If all you need is one-time advice Maybe you simply want help determining how much house you can afford. Or what kind of life insurance you ought to get. Or maybe you'd like help launching a financial plan, but feel you can take it from there. In such cases, you want a professional opinion, but you probably don't need a comprehensive planner relationship or the fees that go with it. The answer: Hire a planner who works on a per-project or hourly basis.
One good place to start is your workplace. A growing number of 401(k) plan sponsors—more than 25%, in fact—are pointing their employees to outside investment advisory services. Scrutinize the list of benefits your company provides, or talk to your human-resources department. Typical offerings range from financial help call lines to online tools such as those provided by Financial Engines to lists of prescreened planners willing to discount their services.
Another good source is the website of the National Association of Personal Financial Advisors (napfa.org), where you can search for planners who specialize in "middle income" clients. (Start with a geographic search and narrow from there.) The Financial Planning Association consumer hotline (800-647-6340) will also point you to planners who work with modest portfolios.
Some companies specifically market to middle-income clients. The Garrett Planning Network (garrettplanningnetwork.com; 866-260-8400) is a nationwide group of some 240 fee-only planners who operate like lawyers, billing from $150 to $300 an hour, depending on the planner's location and area of expertise. All GPN members offer one free get-acquainted meeting.
Another group focused on this market is Myfinancialadvice.com. Its online database has 70 advisers listed with their backgrounds, specialties and photos. You go online, choose from a list of experts on the relevant topic (taxes, employee benefits, etc.) and send your question or to prospects you find promising—more than one, if you want. They respond with bids, and you can follow up with a phone call to help you settle on the adviser. A simple, 10-minute pros-and-cons discussion of "Should I rent or buy?" could cost as little as $20, says CEO Ron Peremel.
If you want ongoing planning At some point, you may feel you want a pro at your side for all your financial decisions—and you want it to be someone who sees the whole picture and can keep you on track toward your long-term goals. Again, fee-only planners—as opposed to those who make commissions for selling you investment products—are the way to go. But how do you find one you want to settle down with?

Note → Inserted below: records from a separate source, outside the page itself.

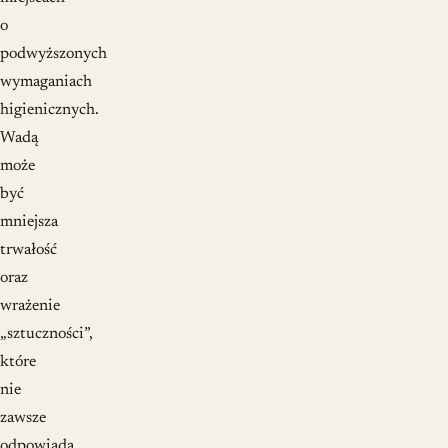
o
podwyższonych
wymaganiach
higienicznych.
Wadą
może
być
mniejsza
trwałość
oraz
wrażenie
„sztuczności”,
które
nie
zawsze
odpowiada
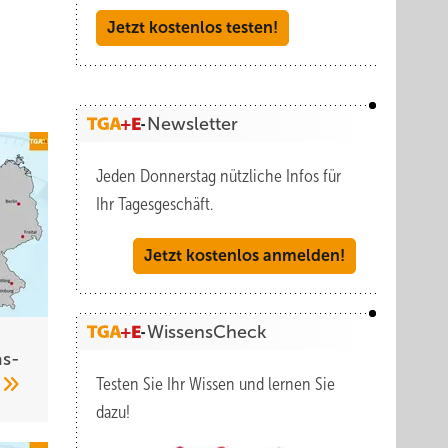
Jetzt kostenlos testen!
Newsletter
Jeden Donnerstag nützliche Infos für
Ihr Tagesgeschäft.
Jetzt kostenlos anmelden!
WissensCheck
s­
Testen Sie Ihr Wissen und lernen Sie
2
dazu!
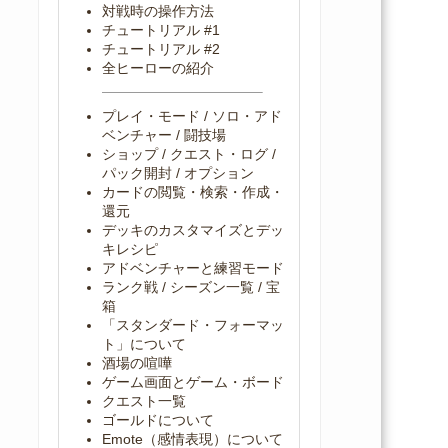
対戦時の操作方法
チュートリアル #1
チュートリアル #2
全ヒーローの紹介
プレイ・モード / ソロ・アド
ベンチャー / 闘技場
ショップ / クエスト・ログ /
パック開封 / オプション
カードの閲覧・検索・作成・
還元
デッキのカスタマイズとデッ
キレシピ
アドベンチャーと練習モード
ランク戦 / シーズン一覧 / 宝
箱
「スタンダード・フォーマッ
ト」について
酒場の喧嘩
ゲーム画面とゲーム・ボード
クエスト一覧
ゴールドについて
Emote（感情表現）について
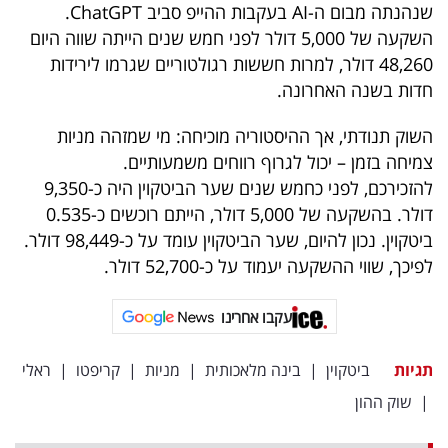
פרסמו
שנהנתה מבום ה-AI בעקבות ההייפ סביב ChatGPT.
השקעה של 5,000 דולר לפני חמש שנים הייתה שווה היום
באייס
48,260 דולר, למרות חששות רגולטוריים שגרמו לירידות
חדות בשנה האחרונה.
עקבו
אחרינו:
השוק תנודתי, אך ההיסטוריה מוכיחה: מי שמזהה מניות
צמיחה בזמן – יכול לגרוף רווחים משמעותיים.
להזכירכם, לפני כחמש שנים שער הביטקוין היה כ-9,350
דולר. בהשקעה של 5,000 דולר, הייתם רוכשים כ-0.535
ביטקוין. נכון להיום, שער הביטקוין עומד על כ-98,449 דולר.
לפיכך, שווי ההשקעה יעמוד על כ-52,700 דולר.
עקבו אחרינו
תגיות
ביטקוין
|
בינה מלאכותית
|
מניות
|
קריפטו
|
ראלי
|
שוק ההון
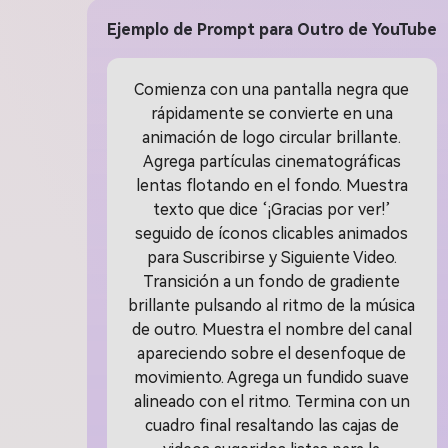
Ejemplo de Prompt para Outro de YouTube
Comienza con una pantalla negra que
rápidamente se convierte en una
animación de logo circular brillante.
Agrega partículas cinematográficas
lentas flotando en el fondo. Muestra
texto que dice ‘¡Gracias por ver!’
seguido de íconos clicables animados
para Suscribirse y Siguiente Video.
Transición a un fondo de gradiente
brillante pulsando al ritmo de la música
de outro. Muestra el nombre del canal
apareciendo sobre el desenfoque de
movimiento. Agrega un fundido suave
alineado con el ritmo. Termina con un
cuadro final resaltando las cajas de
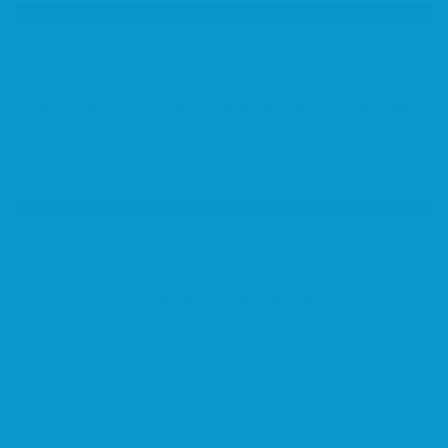
FRANK EXPRES
Sant Jordi, 5, 08740 Sant Andreu de la Barca, Barcelona,
España
Mensajería Urgente y Transporte en Sant Andreu de la Barca
Servicios
La Solana
BAR RESTAURANTE VELA
Ctra. Martorell, 7, 08740 Sant Andreu de la Barca,
Barcelona, España
Bar-Restaurante en Sant Andreu de la Barca
Restauración y Hosteleria
Centro
EL RACÓ VERD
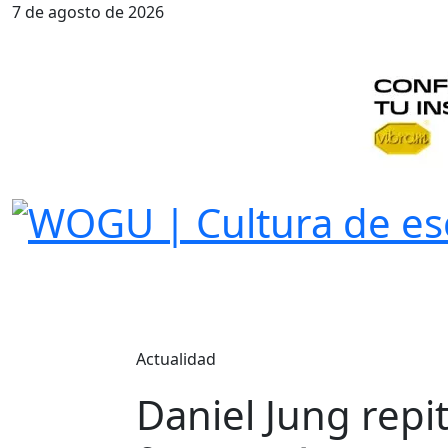
7 de agosto de 2026
Actualidad
Daniel Jung repit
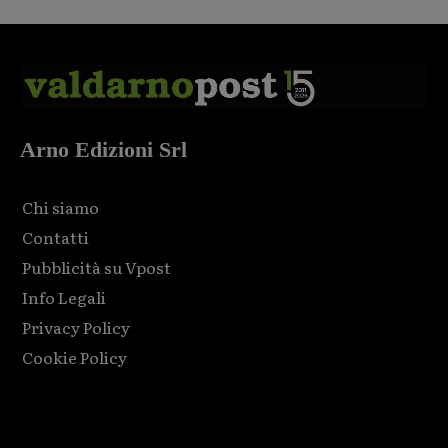
Arno Edizioni Srl
Chi siamo
Contatti
Pubblicità su Vpost
Info Legali
Privacy Policy
Cookie Policy
Html code here! Replace this with any non empty raw html
code and that's it.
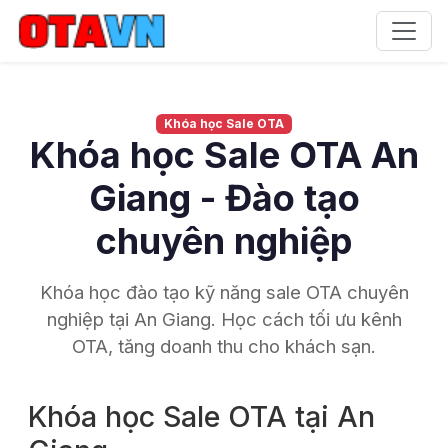
Khóa học Sale OTA
Khóa học Sale OTA An
Giang - Đào tạo
chuyên nghiệp
Khóa học đào tạo kỹ năng sale OTA chuyên
nghiệp tại An Giang. Học cách tối ưu kênh
OTA, tăng doanh thu cho khách sạn.
Khóa học Sale OTA tại An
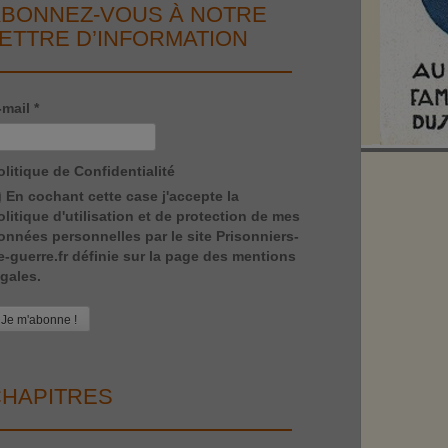
BONNEZ-VOUS À NOTRE
ETTRE D’INFORMATION
-mail
*
olitique de Confidentialité
En cochant cette case j'accepte la
olitique d'utilisation et de protection de mes
onnées personnelles par le site Prisonniers-
e-guerre.fr définie sur la page des mentions
égales.
HAPITRES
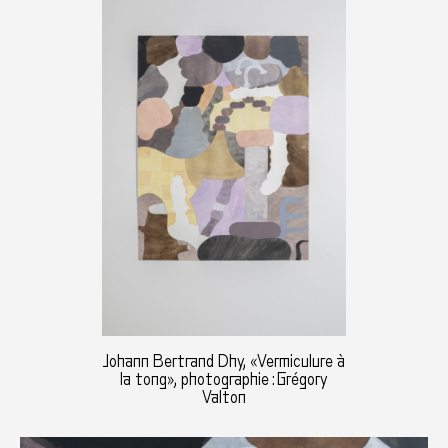
Johann Bertrand Dhy, «Vermiculure à
la tong», photographie : Grégory
Valton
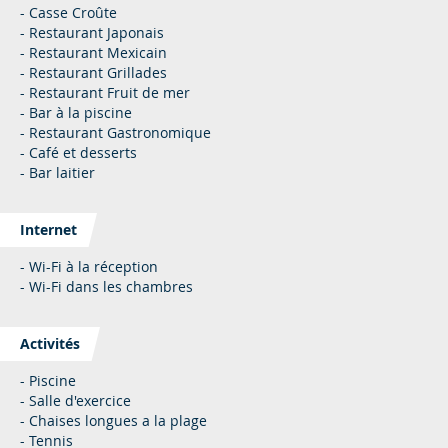
- Casse Croûte
- Restaurant Japonais
- Restaurant Mexicain
- Restaurant Grillades
- Restaurant Fruit de mer
- Bar à la piscine
- Restaurant Gastronomique
- Café et desserts
- Bar laitier
Internet
- Wi-Fi à la réception
- Wi-Fi dans les chambres
Activités
- Piscine
- Salle d'exercice
- Chaises longues a la plage
- Tennis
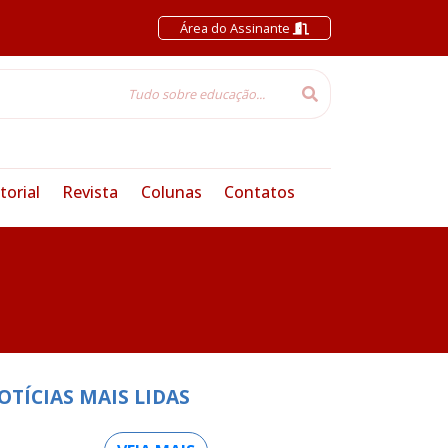
Área do Assinante
torial
Revista
Colunas
Contatos
OTÍCIAS MAIS LIDAS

One good strategy is to start with a planner on an hourly or project basis and, if you're happy with the advice, sign on for more comprehensive service. In any case, Napfa.org provides a useful list of questions to ask a prospective planner. Barbara Roper, director of investor protection at the Consumer Federation of America, also suggests asking for the planner's definition of success. "The answer should be to help achieve the client's goals," she says. "Beware of the 'more-ons'—planners who say that 'more money' and 'a higher rate of return' is the goal. That narrow a focus is a danger sign." And finally, check out the above list of additional questions to help make sure your planner is, you know, into you.